■ Saved data entries
^^^^

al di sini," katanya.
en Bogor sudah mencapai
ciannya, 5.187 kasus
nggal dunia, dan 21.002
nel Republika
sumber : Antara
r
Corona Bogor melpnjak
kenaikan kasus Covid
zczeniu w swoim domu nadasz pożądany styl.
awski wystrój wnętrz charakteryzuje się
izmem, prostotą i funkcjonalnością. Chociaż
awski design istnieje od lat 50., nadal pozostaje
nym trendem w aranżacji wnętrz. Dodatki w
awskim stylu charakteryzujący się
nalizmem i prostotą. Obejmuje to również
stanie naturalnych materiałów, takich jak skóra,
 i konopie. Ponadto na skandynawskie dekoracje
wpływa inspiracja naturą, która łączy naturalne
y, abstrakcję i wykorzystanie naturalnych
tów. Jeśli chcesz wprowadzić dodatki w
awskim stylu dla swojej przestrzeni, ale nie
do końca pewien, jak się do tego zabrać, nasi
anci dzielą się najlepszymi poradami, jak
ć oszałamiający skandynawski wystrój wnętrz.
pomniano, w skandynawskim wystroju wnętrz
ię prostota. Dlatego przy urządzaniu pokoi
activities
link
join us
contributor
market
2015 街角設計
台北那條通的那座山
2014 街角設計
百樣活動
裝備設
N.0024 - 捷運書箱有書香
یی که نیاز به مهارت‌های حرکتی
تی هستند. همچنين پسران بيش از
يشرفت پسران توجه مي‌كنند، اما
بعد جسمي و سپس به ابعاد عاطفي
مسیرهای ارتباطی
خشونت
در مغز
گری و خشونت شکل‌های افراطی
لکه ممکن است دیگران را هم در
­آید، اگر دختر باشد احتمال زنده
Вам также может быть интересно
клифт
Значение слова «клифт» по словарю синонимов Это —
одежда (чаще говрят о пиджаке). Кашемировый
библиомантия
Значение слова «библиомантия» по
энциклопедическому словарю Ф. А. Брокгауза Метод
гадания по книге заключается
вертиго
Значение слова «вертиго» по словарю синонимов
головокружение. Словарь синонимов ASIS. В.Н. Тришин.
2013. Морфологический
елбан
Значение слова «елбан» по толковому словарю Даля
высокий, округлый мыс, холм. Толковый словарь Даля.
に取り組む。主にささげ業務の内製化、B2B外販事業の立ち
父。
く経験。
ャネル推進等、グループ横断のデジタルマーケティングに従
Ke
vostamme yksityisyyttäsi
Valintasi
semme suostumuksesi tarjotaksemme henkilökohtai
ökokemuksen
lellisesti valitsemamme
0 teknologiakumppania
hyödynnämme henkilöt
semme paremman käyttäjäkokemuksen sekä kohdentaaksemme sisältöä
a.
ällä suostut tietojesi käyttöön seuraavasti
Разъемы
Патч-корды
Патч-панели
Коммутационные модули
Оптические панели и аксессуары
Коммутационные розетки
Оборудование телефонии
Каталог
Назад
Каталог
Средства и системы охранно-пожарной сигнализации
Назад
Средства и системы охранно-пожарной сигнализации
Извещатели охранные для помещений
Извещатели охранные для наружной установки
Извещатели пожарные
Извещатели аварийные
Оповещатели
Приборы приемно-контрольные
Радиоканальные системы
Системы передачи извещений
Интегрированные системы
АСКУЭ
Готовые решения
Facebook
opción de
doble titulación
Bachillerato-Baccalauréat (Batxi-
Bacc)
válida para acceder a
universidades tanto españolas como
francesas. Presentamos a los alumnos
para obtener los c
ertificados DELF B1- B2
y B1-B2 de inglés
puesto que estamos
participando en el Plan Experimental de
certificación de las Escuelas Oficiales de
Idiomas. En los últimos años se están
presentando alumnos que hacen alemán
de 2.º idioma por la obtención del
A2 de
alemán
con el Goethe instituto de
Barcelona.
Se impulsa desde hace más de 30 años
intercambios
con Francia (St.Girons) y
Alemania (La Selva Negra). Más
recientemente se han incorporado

^^^^

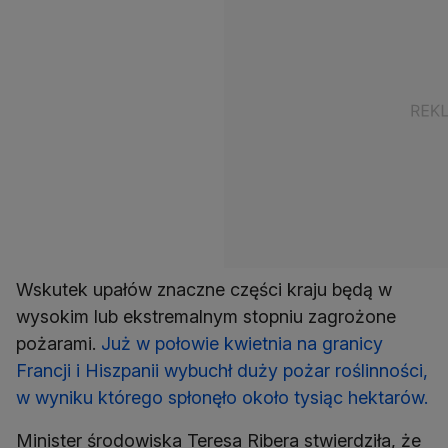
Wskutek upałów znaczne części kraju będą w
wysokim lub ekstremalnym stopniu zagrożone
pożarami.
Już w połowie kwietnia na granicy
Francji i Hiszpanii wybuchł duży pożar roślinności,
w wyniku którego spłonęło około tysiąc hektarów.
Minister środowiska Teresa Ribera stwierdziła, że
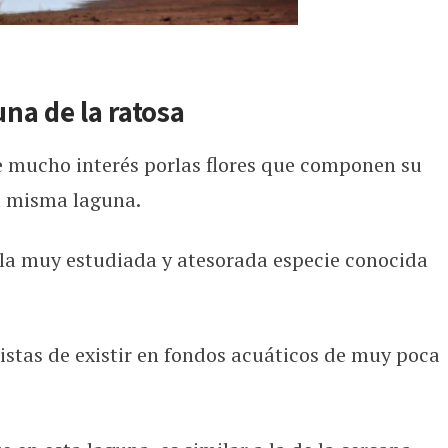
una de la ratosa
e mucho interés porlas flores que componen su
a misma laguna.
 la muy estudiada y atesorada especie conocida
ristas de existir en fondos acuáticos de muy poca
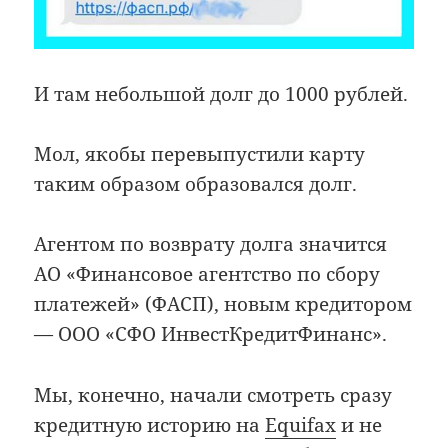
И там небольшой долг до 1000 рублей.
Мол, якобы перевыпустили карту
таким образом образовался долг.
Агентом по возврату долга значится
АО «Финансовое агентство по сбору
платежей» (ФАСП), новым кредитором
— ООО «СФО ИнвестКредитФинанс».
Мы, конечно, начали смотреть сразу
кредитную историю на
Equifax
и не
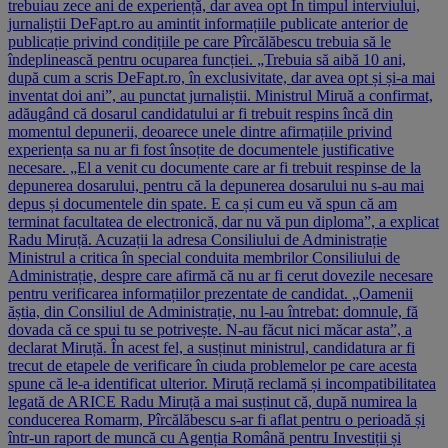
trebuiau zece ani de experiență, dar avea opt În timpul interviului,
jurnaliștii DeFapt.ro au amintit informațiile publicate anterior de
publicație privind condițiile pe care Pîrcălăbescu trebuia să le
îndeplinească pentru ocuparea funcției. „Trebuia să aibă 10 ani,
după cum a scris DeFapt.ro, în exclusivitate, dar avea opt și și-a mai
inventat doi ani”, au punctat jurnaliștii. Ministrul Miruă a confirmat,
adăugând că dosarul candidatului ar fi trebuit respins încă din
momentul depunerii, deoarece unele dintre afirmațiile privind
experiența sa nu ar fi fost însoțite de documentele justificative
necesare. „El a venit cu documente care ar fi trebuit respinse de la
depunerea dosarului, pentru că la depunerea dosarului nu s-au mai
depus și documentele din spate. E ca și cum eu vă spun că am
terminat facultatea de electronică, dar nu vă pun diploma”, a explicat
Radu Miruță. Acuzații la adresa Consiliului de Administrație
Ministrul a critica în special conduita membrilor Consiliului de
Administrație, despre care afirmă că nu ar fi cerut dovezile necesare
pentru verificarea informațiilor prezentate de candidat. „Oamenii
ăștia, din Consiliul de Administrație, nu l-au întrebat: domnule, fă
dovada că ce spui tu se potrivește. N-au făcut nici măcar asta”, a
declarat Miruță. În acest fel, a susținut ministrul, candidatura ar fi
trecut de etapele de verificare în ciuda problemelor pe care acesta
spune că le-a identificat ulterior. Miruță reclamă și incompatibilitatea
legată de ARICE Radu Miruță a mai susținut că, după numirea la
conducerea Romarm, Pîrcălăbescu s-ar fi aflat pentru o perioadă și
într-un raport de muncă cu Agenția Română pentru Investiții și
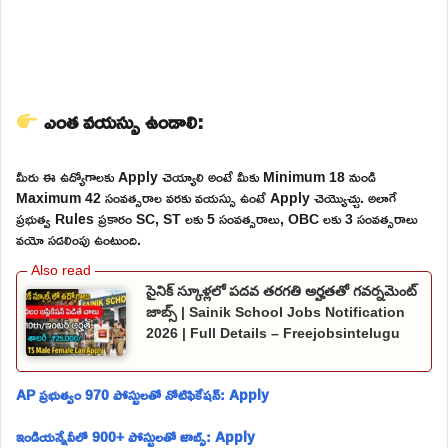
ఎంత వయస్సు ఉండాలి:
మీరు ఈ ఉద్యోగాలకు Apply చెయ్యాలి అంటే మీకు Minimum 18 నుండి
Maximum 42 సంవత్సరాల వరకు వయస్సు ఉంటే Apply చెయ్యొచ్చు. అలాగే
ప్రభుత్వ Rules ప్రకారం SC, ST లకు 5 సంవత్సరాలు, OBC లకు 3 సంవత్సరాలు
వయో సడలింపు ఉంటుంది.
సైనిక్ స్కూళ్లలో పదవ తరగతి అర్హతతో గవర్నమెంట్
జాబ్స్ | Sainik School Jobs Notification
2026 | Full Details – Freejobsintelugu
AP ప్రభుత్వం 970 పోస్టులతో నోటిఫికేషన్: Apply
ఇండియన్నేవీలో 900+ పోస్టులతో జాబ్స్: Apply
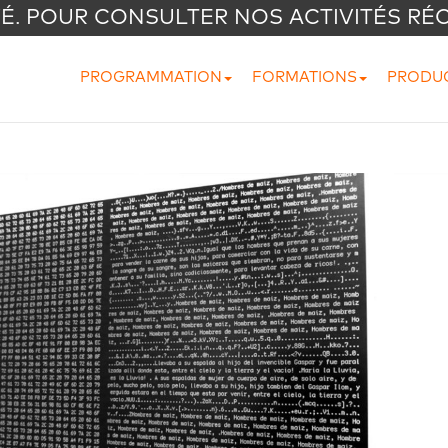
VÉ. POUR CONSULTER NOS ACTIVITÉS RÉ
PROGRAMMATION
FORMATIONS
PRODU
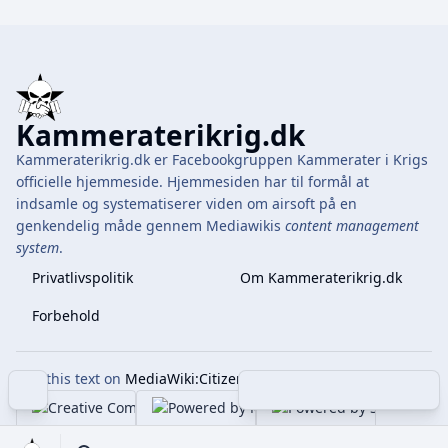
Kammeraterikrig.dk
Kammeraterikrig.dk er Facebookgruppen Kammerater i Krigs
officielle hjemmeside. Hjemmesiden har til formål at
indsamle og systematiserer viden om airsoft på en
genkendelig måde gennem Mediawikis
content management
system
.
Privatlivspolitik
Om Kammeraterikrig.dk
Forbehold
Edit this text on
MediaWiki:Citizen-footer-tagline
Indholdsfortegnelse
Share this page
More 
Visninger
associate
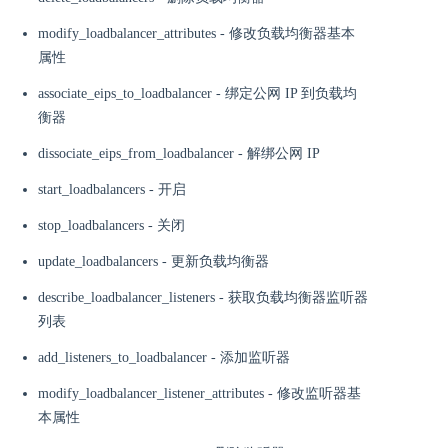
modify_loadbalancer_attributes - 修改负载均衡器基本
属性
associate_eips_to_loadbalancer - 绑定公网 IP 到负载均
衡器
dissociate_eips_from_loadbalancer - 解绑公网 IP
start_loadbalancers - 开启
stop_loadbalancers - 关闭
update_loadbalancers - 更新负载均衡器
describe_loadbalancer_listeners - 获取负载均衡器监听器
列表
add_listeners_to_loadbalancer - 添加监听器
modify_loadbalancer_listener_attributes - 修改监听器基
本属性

^^^^

■ WHAT IS NEEDED
Which rows above contain the string "semme", with uppercase and lowercase counted as different? Gather each of those rows and copy it out in full.

■ OUTPUT FOR THIS TASK
semme suostumuksesi tarjotaksemme henkilökohtai
semme paremman käyttäjäkokemuksen sekä kohdentaaksemme sisältöä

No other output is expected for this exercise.